Find the line with "Zoila Antonio" in the entries below. Repeat it, every following line, and the line with "Reuben Olinsky co", exactly and with nothing added.

====== MATERIAL TO PROCESS

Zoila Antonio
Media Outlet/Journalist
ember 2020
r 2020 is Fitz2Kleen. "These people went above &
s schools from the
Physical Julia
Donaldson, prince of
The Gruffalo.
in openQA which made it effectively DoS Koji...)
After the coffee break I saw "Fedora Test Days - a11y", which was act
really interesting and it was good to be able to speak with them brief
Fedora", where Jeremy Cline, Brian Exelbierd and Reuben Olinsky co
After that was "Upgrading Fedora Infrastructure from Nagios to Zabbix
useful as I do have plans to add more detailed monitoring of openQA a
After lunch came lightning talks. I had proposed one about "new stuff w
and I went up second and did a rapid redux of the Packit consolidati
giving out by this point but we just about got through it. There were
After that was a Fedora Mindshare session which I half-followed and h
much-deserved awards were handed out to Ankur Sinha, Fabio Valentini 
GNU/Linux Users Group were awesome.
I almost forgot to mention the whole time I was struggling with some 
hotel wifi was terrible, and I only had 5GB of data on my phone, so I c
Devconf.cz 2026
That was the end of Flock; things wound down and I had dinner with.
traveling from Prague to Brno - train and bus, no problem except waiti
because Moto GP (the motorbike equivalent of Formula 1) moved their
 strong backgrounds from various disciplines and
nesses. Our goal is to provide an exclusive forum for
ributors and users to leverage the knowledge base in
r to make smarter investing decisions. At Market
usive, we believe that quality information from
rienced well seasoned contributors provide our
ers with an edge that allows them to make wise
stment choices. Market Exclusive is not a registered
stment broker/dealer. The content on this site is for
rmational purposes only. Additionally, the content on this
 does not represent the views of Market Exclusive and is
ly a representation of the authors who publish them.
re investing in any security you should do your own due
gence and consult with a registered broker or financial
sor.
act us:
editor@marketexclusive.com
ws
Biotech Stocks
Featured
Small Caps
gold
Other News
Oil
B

============
====== MATERIAL TO PROCESS

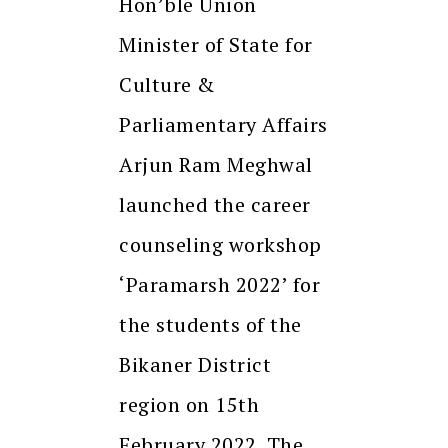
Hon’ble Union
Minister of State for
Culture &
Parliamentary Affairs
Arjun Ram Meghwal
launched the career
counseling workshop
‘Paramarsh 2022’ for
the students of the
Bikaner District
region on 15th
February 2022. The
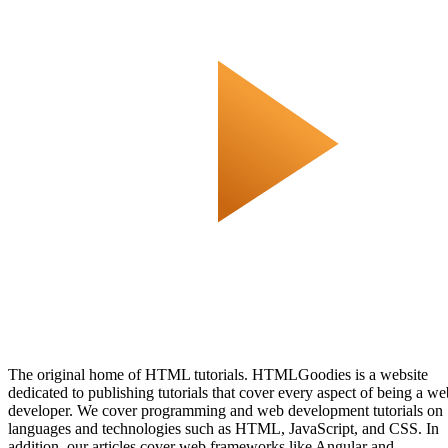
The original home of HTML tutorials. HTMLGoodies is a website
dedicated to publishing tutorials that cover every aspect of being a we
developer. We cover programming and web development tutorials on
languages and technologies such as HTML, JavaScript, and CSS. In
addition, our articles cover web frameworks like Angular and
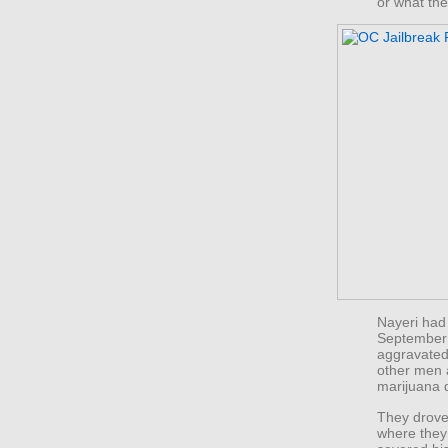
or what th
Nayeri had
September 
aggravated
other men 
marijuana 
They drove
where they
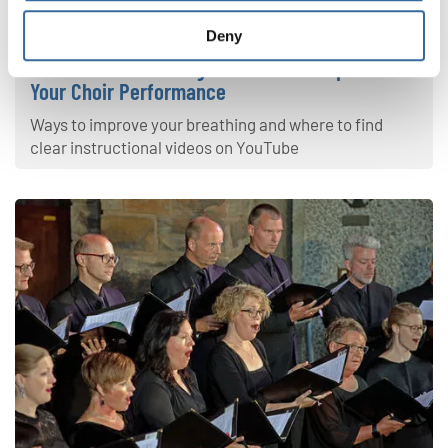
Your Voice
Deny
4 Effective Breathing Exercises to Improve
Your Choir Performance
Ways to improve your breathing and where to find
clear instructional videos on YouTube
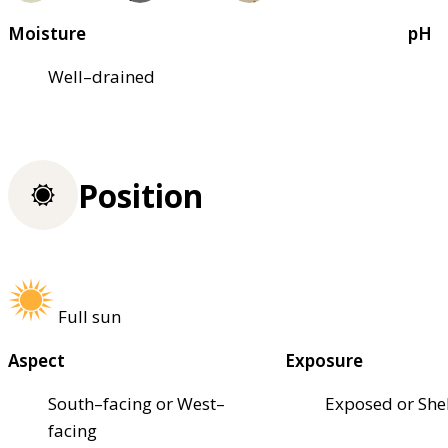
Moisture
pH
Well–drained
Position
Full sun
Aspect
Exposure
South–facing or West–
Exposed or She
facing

============
====== MATERIAL TO PROCESS

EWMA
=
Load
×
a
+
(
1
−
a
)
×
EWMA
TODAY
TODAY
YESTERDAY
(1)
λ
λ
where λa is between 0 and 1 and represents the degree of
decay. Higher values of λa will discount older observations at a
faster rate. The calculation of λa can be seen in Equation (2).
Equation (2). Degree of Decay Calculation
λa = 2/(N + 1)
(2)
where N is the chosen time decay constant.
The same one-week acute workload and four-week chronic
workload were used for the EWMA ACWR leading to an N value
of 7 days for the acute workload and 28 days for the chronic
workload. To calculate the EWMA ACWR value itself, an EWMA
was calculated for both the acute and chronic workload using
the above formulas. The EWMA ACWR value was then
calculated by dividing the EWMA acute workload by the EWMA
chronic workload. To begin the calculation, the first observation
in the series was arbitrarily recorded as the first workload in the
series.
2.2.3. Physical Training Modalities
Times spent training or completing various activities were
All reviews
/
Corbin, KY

============

• ANSWER BOX:
Zoila Antonio
Media Outlet/Journalist
ember 2020
r 2020 is Fitz2Kleen. "These people went above &
s schools from the
Physical Julia
Donaldson, prince of
The Gruffalo.
in openQA which made it effectively DoS Koji...)
After the coffee break I saw "Fedora Test Days - a11y", which was act
really interesting and it was good to be able to speak with them brief
Fedora", where Jeremy Cline, Brian Exelbierd and Reuben Olinsky co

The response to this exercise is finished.